→ **RECORDS FOR THE EXERCISE**
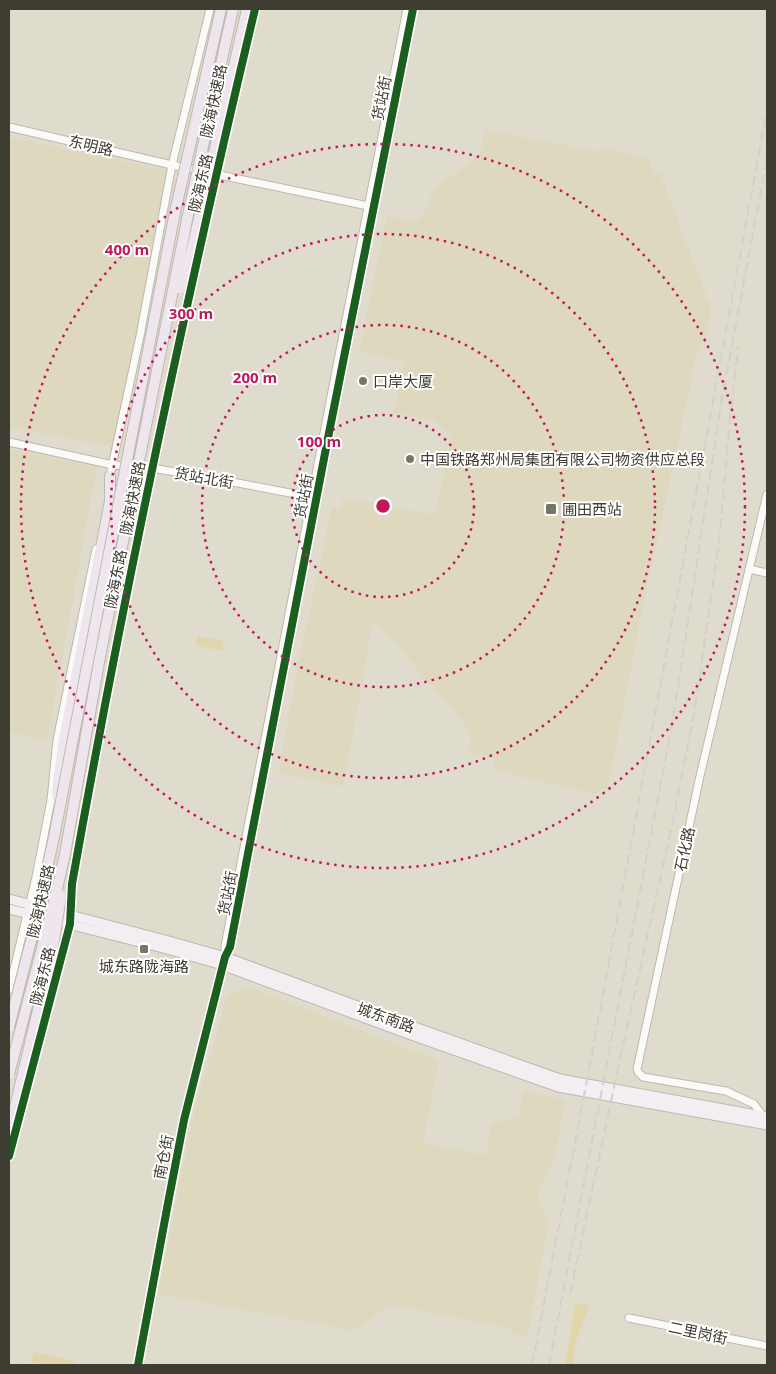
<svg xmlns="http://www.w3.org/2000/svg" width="776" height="1374" font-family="'Open Sans','Noto Sans SC',sans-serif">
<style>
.built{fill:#ded8be}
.green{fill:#e1d5ab}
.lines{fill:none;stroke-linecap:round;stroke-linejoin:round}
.minor-casing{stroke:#bcb8ad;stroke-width:9}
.major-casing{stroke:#bcb9b1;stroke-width:11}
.highway-casing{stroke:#bcb9b1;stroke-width:12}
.minor{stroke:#fafaf8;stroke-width:7}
.major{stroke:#f4edf1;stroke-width:9}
.highway{stroke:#efe5ec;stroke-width:10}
.rail{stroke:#d2d0cb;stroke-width:2;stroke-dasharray:10 5;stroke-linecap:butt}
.highway-bridge-casing{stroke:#bcb9b1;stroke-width:12;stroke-linecap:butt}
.highway-bridge{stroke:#efe5ec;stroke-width:10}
.cycleway-casing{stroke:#fff;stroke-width:11}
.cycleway{stroke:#1b5e20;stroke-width:8}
.ring{fill:none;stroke:#c2185b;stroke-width:2.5;stroke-dasharray:2.5 5}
.poi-dot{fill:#777468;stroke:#fff;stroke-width:2}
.labels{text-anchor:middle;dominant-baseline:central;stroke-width:4;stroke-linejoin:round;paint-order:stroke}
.street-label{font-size:15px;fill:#3f3c31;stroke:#fff}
.poi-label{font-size:15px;fill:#3f3c31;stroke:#fff;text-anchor:start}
.centre{fill:#c2185b;stroke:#fff;stroke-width:2.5}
.ring-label{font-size:15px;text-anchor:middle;font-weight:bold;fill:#c2185b;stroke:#fff;stroke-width:4;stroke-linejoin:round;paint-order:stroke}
</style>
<rect width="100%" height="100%" fill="#e0dccd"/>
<path class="built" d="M485,130L602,152L603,149L648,157L654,174L660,173L708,300L712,301L707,334L696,358L642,612L608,788L594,794L493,770L495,759L468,753L472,733L380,626L372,625L363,679L343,786L278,773L298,666L332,507L341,509L343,498L435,515L451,437L434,420L394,412L404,361L359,352L387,216L417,222L424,212L433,191L480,153Z
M9,137L168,171L117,439L114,443L109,445H103L9,427Z
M9,449L97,466L47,742L9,732Z
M249,987L439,1061L423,1143L486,1155L491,1124L519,1116L523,1091L565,1100L556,1153L537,1197L549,1222L527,1337L512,1334V1328L389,1305L362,1326L356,1329L350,1330L158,1294L192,1121L227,995Z"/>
<path class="green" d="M198,636L220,640L223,642L222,649L218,650L198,646L196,644Z
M575,1304L589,1305L575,1344L573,1365H565Z
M34,1352L74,1361L75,1365H45L31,1362Z"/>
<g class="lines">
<defs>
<path id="minor" d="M9,127L172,165L368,206
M9,442L113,465L152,468L227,481L311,497
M109,480L140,336L172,165L210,9
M749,569L767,573
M225,957V946C285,634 345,321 407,9
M9,990L36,877L51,800L57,740L96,549
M763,1116L754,1104L726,1091L643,1077L638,1072L637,1069L700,776L767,494
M9,1156L70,924L72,884C124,591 186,299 255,9
M629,1318L767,1346
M138,1365L168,1203L184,1120L225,957L230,947L327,443L413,9"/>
<path id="major" d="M9,899L169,941L225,957L406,1024L560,1079L767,1117
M9,909L167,949L222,965L403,1032L558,1087L767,1125"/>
<path id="highway" d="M59,805L57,792L63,745L110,501V476"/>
</defs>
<use href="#minor" class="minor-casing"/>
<use href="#major" class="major-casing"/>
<use href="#highway" class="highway-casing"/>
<use href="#minor" class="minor"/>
<use href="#major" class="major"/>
<use href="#highway" class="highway"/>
<path class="rail" d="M570,1294L617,1073L674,816L695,709L720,533L730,419L738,347
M532,1365L589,1070L767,110
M549,1365L668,746L680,675L722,398L767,159"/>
<defs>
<path id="highway-bridge" d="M180,288L191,253L247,9
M9,1027L32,937L54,837L175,212L221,9
M9,1074L54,902L65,854L99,662L188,215L233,9
M9,1132L53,947L61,896"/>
</defs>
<use href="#highway-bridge" class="highway-bridge-casing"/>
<use href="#highway-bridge" class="highway-bridge"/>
<defs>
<path id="cycleway" d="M9,1156L70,924L72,884C124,591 186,299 255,9
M138,1365L168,1203L184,1120L225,957L230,947L327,443L413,9"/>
</defs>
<use href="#cycleway" class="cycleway-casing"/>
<use href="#cycleway" class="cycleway"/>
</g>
<g class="ring">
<circle cx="383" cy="506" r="91"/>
<circle cx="383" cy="506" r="181"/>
<circle cx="383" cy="506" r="272"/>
<circle cx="383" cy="506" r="362"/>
</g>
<g class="poi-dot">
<circle cx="363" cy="381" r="5"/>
<circle cx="410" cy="459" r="5"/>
<rect x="545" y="503" width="12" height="12" rx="2.5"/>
<rect x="139" y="944" width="10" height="10" rx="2.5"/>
</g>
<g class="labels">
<g class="street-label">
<text transform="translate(381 98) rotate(-79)">货站街</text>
<text transform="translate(213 101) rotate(-78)">陇海快速路</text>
<text transform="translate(91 145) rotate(13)">东明路</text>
<text transform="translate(200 183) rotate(-77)">陇海东路</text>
<text transform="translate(204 477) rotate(10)">货站北街</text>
<text transform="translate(303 496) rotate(-79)">货站街</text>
<text transform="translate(132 498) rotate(-79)">陇海快速路</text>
<text transform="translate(115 579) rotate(-79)">陇海东路</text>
<text transform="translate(684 849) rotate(-78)">石化路</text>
<text transform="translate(227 893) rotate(-79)">货站街</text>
<text transform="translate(40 901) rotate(-77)">陇海快速路</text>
<text transform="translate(42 976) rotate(-76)">陇海东路</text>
<text transform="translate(386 1017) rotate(20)">城东南路</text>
<text transform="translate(163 1157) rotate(-79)">南仓街</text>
<text transform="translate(698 1332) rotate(12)">二里岗街</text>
</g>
<g class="poi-label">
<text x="373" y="381">口岸大厦</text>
<text x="420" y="459">中国铁路郑州局集团有限公司物资供应总段</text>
<text x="562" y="509">圃田西站</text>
<text x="144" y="966" text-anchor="middle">城东路陇海路</text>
</g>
</g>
<circle cx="383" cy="506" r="8" class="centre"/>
<g class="ring-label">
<text x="127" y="255">400 m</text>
<text x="191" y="319">300 m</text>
<text x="255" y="383">200 m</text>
<text x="319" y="447">100 m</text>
</g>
<rect width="776" height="1374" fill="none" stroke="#3f3c31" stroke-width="20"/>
</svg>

→ **EXERCISE PROMPT**
A faithful, word-for-word copy of the records above, pictures left out, is the answer.

→ **OUTPUT OF THE TASK**
<svg xmlns="http://www.w3.org/2000/svg" width="776" height="1374" font-family="'Open Sans','Noto Sans SC',sans-serif">
<style>
.built{fill:#ded8be}
.green{fill:#e1d5ab}
.lines{fill:none;stroke-linecap:round;stroke-linejoin:round}
.minor-casing{stroke:#bcb8ad;stroke-width:9}
.major-casing{stroke:#bcb9b1;stroke-width:11}
.highway-casing{stroke:#bcb9b1;stroke-width:12}
.minor{stroke:#fafaf8;stroke-width:7}
.major{stroke:#f4edf1;stroke-width:9}
.highway{stroke:#efe5ec;stroke-width:10}
.rail{stroke:#d2d0cb;stroke-width:2;stroke-dasharray:10 5;stroke-linecap:butt}
.highway-bridge-casing{stroke:#bcb9b1;stroke-width:12;stroke-linecap:butt}
.highway-bridge{stroke:#efe5ec;stroke-width:10}
.cycleway-casing{stroke:#fff;stroke-width:11}
.cycleway{stroke:#1b5e20;stroke-width:8}
.ring{fill:none;stroke:#c2185b;stroke-width:2.5;stroke-dasharray:2.5 5}
.poi-dot{fill:#777468;stroke:#fff;stroke-width:2}
.labels{text-anchor:middle;dominant-baseline:central;stroke-width:4;stroke-linejoin:round;paint-order:stroke}
.street-label{font-size:15px;fill:#3f3c31;stroke:#fff}
.poi-label{font-size:15px;fill:#3f3c31;stroke:#fff;text-anchor:start}
.centre{fill:#c2185b;stroke:#fff;stroke-width:2.5}
.ring-label{font-size:15px;text-anchor:middle;font-weight:bold;fill:#c2185b;stroke:#fff;stroke-width:4;stroke-linejoin:round;paint-order:stroke}
</style>
<rect width="100%" height="100%" fill="#e0dccd"/>
<path class="built" d="M485,130L602,152L603,149L648,157L654,174L660,173L708,300L712,301L707,334L696,358L642,612L608,788L594,794L493,770L495,759L468,753L472,733L380,626L372,625L363,679L343,786L278,773L298,666L332,507L341,509L343,498L435,515L451,437L434,420L394,412L404,361L359,352L387,216L417,222L424,212L433,191L480,153Z
M9,137L168,171L117,439L114,443L109,445H103L9,427Z
M9,449L97,466L47,742L9,732Z
M249,987L439,1061L423,1143L486,1155L491,1124L519,1116L523,1091L565,1100L556,1153L537,1197L549,1222L527,1337L512,1334V1328L389,1305L362,1326L356,1329L350,1330L158,1294L192,1121L227,995Z"/>
<path class="green" d="M198,636L220,640L223,642L222,649L218,650L198,646L196,644Z
M575,1304L589,1305L575,1344L573,1365H565Z
M34,1352L74,1361L75,1365H45L31,1362Z"/>
<g class="lines">
<defs>
<path id="minor" d="M9,127L172,165L368,206
M9,442L113,465L152,468L227,481L311,497
M109,480L140,336L172,165L210,9
M749,569L767,573
M225,957V946C285,634 345,321 407,9
M9,990L36,877L51,800L57,740L96,549
M763,1116L754,1104L726,1091L643,1077L638,1072L637,1069L700,776L767,494
M9,1156L70,924L72,884C124,591 186,299 255,9
M629,1318L767,1346
M138,1365L168,1203L184,1120L225,957L230,947L327,443L413,9"/>
<path id="major" d="M9,899L169,941L225,957L406,1024L560,1079L767,1117
M9,909L167,949L222,965L403,1032L558,1087L767,1125"/>
<path id="highway" d="M59,805L57,792L63,745L110,501V476"/>
</defs>
<use href="#minor" class="minor-casing"/>
<use href="#major" class="major-casing"/>
<use href="#highway" class="highway-casing"/>
<use href="#minor" class="minor"/>
<use href="#major" class="major"/>
<use href="#highway" class="highway"/>
<path class="rail" d="M570,1294L617,1073L674,816L695,709L720,533L730,419L738,347
M532,1365L589,1070L767,110
M549,1365L668,746L680,675L722,398L767,159"/>
<defs>
<path id="highway-bridge" d="M180,288L191,253L247,9
M9,1027L32,937L54,837L175,212L221,9
M9,1074L54,902L65,854L99,662L188,215L233,9
M9,1132L53,947L61,896"/>
</defs>
<use href="#highway-bridge" class="highway-bridge-casing"/>
<use href="#highway-bridge" class="highway-bridge"/>
<defs>
<path id="cycleway" d="M9,1156L70,924L72,884C124,591 186,299 255,9
M138,1365L168,1203L184,1120L225,957L230,947L327,443L413,9"/>
</defs>
<use href="#cycleway" class="cycleway-casing"/>
<use href="#cycleway" class="cycleway"/>
</g>
<g class="ring">
<circle cx="383" cy="506" r="91"/>
<circle cx="383" cy="506" r="181"/>
<circle cx="383" cy="506" r="272"/>
<circle cx="383" cy="506" r="362"/>
</g>
<g class="poi-dot">
<circle cx="363" cy="381" r="5"/>
<circle cx="410" cy="459" r="5"/>
<rect x="545" y="503" width="12" height="12" rx="2.5"/>
<rect x="139" y="944" width="10" height="10" rx="2.5"/>
</g>
<g class="labels">
<g class="street-label">
<text transform="translate(381 98) rotate(-79)">货站街</text>
<text transform="translate(213 101) rotate(-78)">陇海快速路</text>
<text transform="translate(91 145) rotate(13)">东明路</text>
<text transform="translate(200 183) rotate(-77)">陇海东路</text>
<text transform="translate(204 477) rotate(10)">货站北街</text>
<text transform="translate(303 496) rotate(-79)">货站街</text>
<text transform="translate(132 498) rotate(-79)">陇海快速路</text>
<text transform="translate(115 579) rotate(-79)">陇海东路</text>
<text transform="translate(684 849) rotate(-78)">石化路</text>
<text transform="translate(227 893) rotate(-79)">货站街</text>
<text transform="translate(40 901) rotate(-77)">陇海快速路</text>
<text transform="translate(42 976) rotate(-76)">陇海东路</text>
<text transform="translate(386 1017) rotate(20)">城东南路</text>
<text transform="translate(163 1157) rotate(-79)">南仓街</text>
<text transform="translate(698 1332) rotate(12)">二里岗街</text>
</g>
<g class="poi-label">
<text x="373" y="381">口岸大厦</text>
<text x="420" y="459">中国铁路郑州局集团有限公司物资供应总段</text>
<text x="562" y="509">圃田西站</text>
<text x="144" y="966" text-anchor="middle">城东路陇海路</text>
</g>
</g>
<circle cx="383" cy="506" r="8" class="centre"/>
<g class="ring-label">
<text x="127" y="255">400 m</text>
<text x="191" y="319">300 m</text>
<text x="255" y="383">200 m</text>
<text x="319" y="447">100 m</text>
</g>
<rect width="776" height="1374" fill="none" stroke="#3f3c31" stroke-width="20"/>
</svg>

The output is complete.